# Dayan & Abbott Meeting 4 (Chapter 2, 2.4 onwards)

## Recap Nyquist Frequency

A nice example of temporal aliasing in case people missed it.

Fig. 2.9 example.

## Separable Receptive Fields

1. Measuring neuron response to images by three variables $x, y$ locations and $\tau$ time.
2. Some neurons have separable or non-separable receptive fields. $D(x,y,\tau) = D_S(x,y)D_t(\tau)$ (separate spatial and temporal).

### Spatial Receptive Fields

1. Figure 2.10 x/y axes are spatial location. z axis is $(D(x,y,\tau))$, which is how strongly the visual stimulus affects the firing rate.
2. Separate ON and OFF regions.
3. Figure 2.11. Can see expected response by superimposing receptive field over stimuli. Shows the benefit of OFF part of field.
4. Figures show cells with 2 subregions, but cells typically 1-5.

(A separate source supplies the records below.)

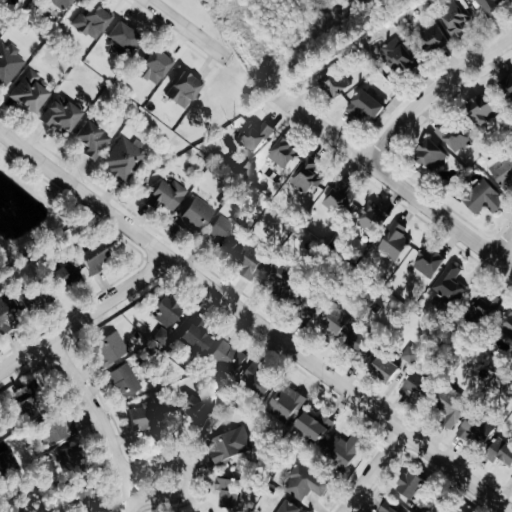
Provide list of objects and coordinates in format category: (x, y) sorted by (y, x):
building: (60, 4)
building: (490, 7)
building: (455, 17)
building: (91, 22)
road: (186, 28)
building: (122, 36)
building: (434, 38)
building: (396, 57)
building: (8, 64)
building: (154, 68)
building: (336, 83)
building: (508, 87)
building: (183, 90)
building: (29, 92)
road: (431, 92)
building: (365, 106)
building: (60, 115)
building: (255, 136)
building: (451, 138)
building: (91, 140)
building: (283, 154)
building: (429, 156)
building: (123, 159)
building: (503, 174)
building: (306, 177)
road: (395, 184)
road: (84, 194)
building: (166, 195)
building: (484, 199)
building: (338, 201)
park: (31, 208)
building: (195, 214)
building: (371, 220)
building: (224, 235)
building: (394, 242)
road: (502, 245)
building: (92, 258)
building: (250, 258)
building: (429, 263)
building: (281, 273)
building: (65, 275)
building: (448, 286)
building: (27, 298)
building: (487, 307)
building: (309, 308)
building: (166, 311)
building: (6, 315)
road: (84, 315)
building: (334, 321)
building: (505, 323)
building: (197, 336)
building: (357, 343)
building: (111, 346)
building: (410, 355)
building: (227, 358)
building: (384, 367)
building: (256, 380)
building: (124, 381)
road: (336, 384)
building: (416, 387)
building: (29, 398)
building: (286, 403)
building: (450, 408)
building: (196, 410)
building: (147, 417)
road: (97, 420)
building: (314, 426)
building: (56, 428)
building: (475, 431)
building: (229, 444)
building: (343, 451)
building: (500, 451)
building: (70, 458)
building: (7, 461)
road: (371, 472)
road: (190, 480)
building: (305, 483)
building: (410, 484)
building: (228, 492)
building: (83, 499)
building: (11, 503)
building: (289, 507)
building: (386, 508)
building: (464, 511)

The following code plots equation 2.27. However, I've added the term $sin(ky-\theta)$ to the end of the equation. I'm not sure if this is correct (but without it I don't see how the equation is meant to lead to the receptive fields as shown in the figures). It's probable that a different change is correct, or that I just made a mistake in the code.

### Temporal Receptive Fields

1. Figure 2.13 shows magnitude and sign varying, but location remaining fairly constant (approximate separability).
2. Figure 2.17 plots against $\tau$ showing variation over time.